Si tout va bien et que je parviens à finir la partie théorique de mon mémoire avant la fin de la semaine prochaine, je devrais être diplômée en juin, maximum en août. C’est là que se trouve maintenant ma motivation d’aller de l’avant et de ne pas me laisser abattre par les années passées dans mes études. J’ai grandi, mûri et trouvé la force en moi de m’affirmer, rompant les liens avec les personnes qui m’étaient néfastes, me rapprochant un peu plus de celle que je vais devenir : une jeune femme assez forte que pour s’affirmer haut et fort, sûre d’elle et souriante à son avenir.
Notre passé ne nous définit pas, ce sont nos expériences passées, les leçons que l’on en a tirées qui nous définissent. Mais ce qui compte le plus, c’est notre futur, la vision de nous que l’on veut donner et nous voulons. Donnons-nous les chances de réussir. Osons, même si ça parait irréalisable et complètement fou. Soyons forts et humbles. Soyons courageux et bienveillants, comme le dit Cendrillon.

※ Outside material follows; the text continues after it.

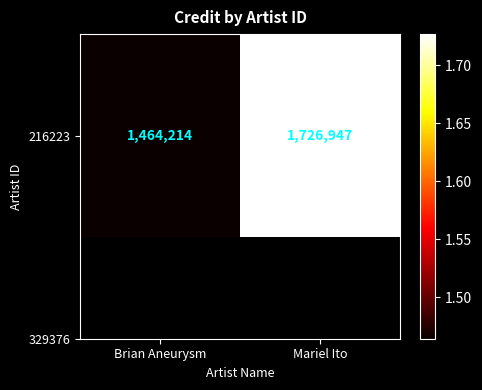

The chart shows a value of 1464214 at Brian Aneurysm. True or false?

True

Et comme le dit Albus Dumbledore dans Harry Potter et le Prisonnier d’Azkaban : Mais vous savez, on peut trouver du bonheur même dans les endroits les plus sombres. Il suffit de se souvenir d’allumer la lumière. Et que Sirius dit plus tard dans le même film : Ceux qui nous aiment ne nous quittent jamais vraiment. On peut toujours les retrouver… là. [en pointant du doigt le cœur d’Harry].
Il y aura toujours des hauts et des bas, c’est la vie. Il suffit d’être un peu courageux et se rappeler qu’on n’est jamais vraiment seul et qu’il y aura, quelque part, quelqu’un pour vous aider, vous écouter et vous soutenir.
Courage, gentillesse, bonté, force et sagesse, agrémentés d’un brin de curiosité font un bon mélange et de l’homme ou de la femme qui réunit ces qualités un être humain qui réussira et qui trouvera sa place dans sa société, même s’il doit s’y reprendre à trois fois pour trouver sa voie.